2. Global scan deadline

internal/telemetry/scan_deadline.go, telemetry.go

`telemetry.Run` now wraps its scan body in `context.WithTimeout` (60m default). Override via `STEPSEC_MAX_SCAN_DURATION="45m"` / `"2h"`, or `"0"` to disable.

The telemetry upload uses the outer `runCtx` (no deadline) so partial scan data still ships when the deadline trips mid-scan. Heartbeat and phase-post goroutines are also bound to `runCtx` so they outlive the deadline through the upload phase — the final `telemetry_upload` snapshot still reaches the backend.

3. Per-phase deadlines

internal/telemetry/phase_deadline.go, telemetry.go

New `startPhase` / `endPhase` helpers wrap each `tracker.Start` / `tracker.Finish` pair with a per-phase context. Budgets per phase (`phaseBudgets` map): `device_info` 30s, `ide_scan` 2m, `ai_tools_scan` 5m, `node_scan` 15m, `python_scan` 10m, `telemetry_upload` 10m, default 5m. On deadline, `endPhase` logs a warning and lets the next phase start — partial scan beats no scan.

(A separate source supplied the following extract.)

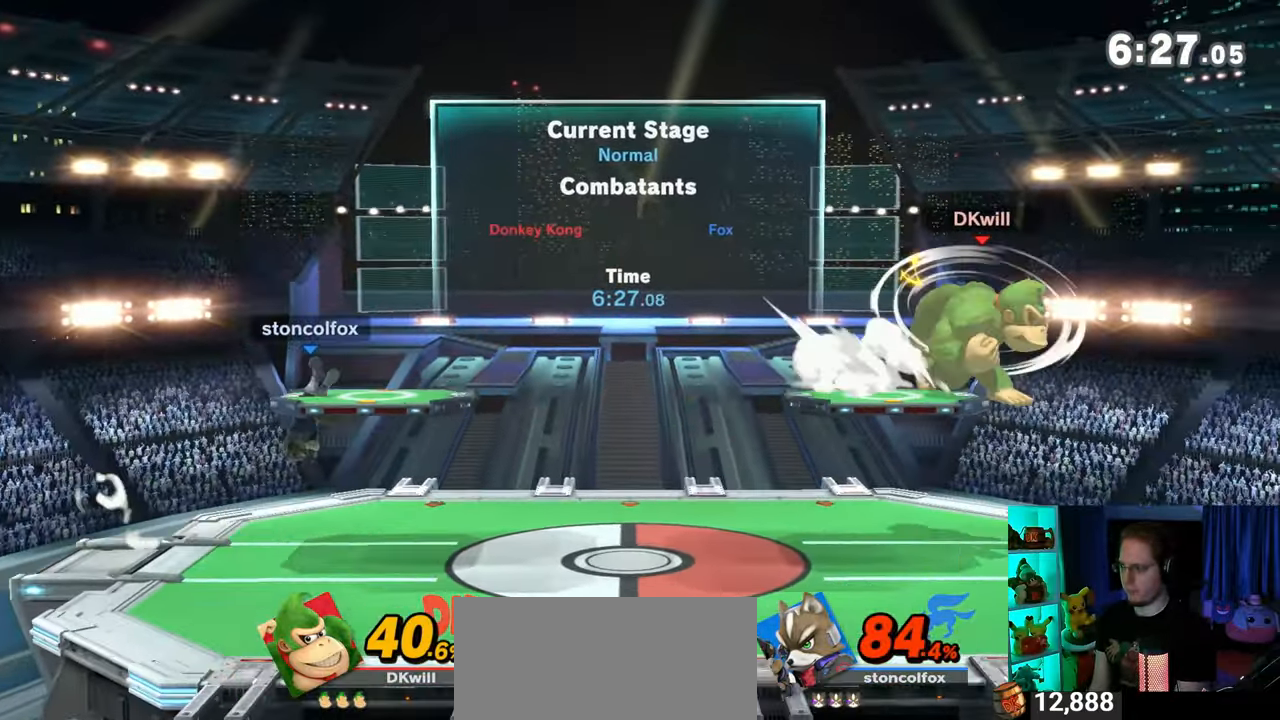
{"buttons": ["B"], "left_stick": "down", "right_stick": "center", "events": [[83, "R1", "down"], [183, "R1", "up"], [400, "L1", "down"], [400, "R1", "down"], [433, "L1", "up"], [433, "R1", "up"], [433, "left_stick", "right"], [483, "B", "down"], [483, "left_stick", "down"]]}
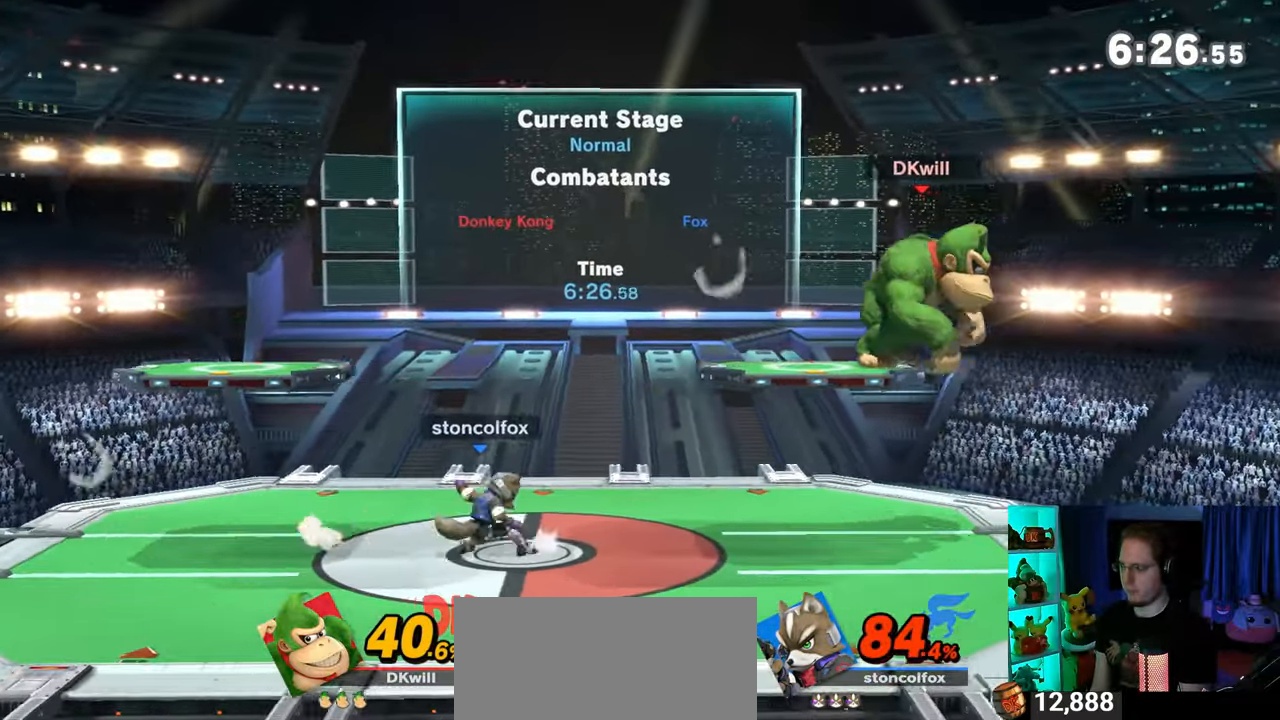
{"buttons": [], "left_stick": "center", "right_stick": "center", "events": [[83, "B", "up"], [83, "left_stick", "left"], [183, "left_stick", "center"], [400, "A", "down"], [500, "A", "up"]]}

Numbers were eyeballed off the heartbeat data, not from a rigorous percentile analysis — happy to tune up/down per phase. All 10 phase sites in `telemetry.Run` were refactored to use the helper. Diff at each site is mechanical: `ctx → phaseCtx` and the Start/Finish lines bracketed.

4. Gzipped log tail in heartbeat

internal/telemetry/logcapture.go, `log_tail_emitter.go`, `phase_tracker.go`, `telemetry.go`

`LogCapture` is now backed by a 1 MB ring buffer instead of an unbounded `bytes.Buffer` — the old design would OOM a multi-hour stuck run.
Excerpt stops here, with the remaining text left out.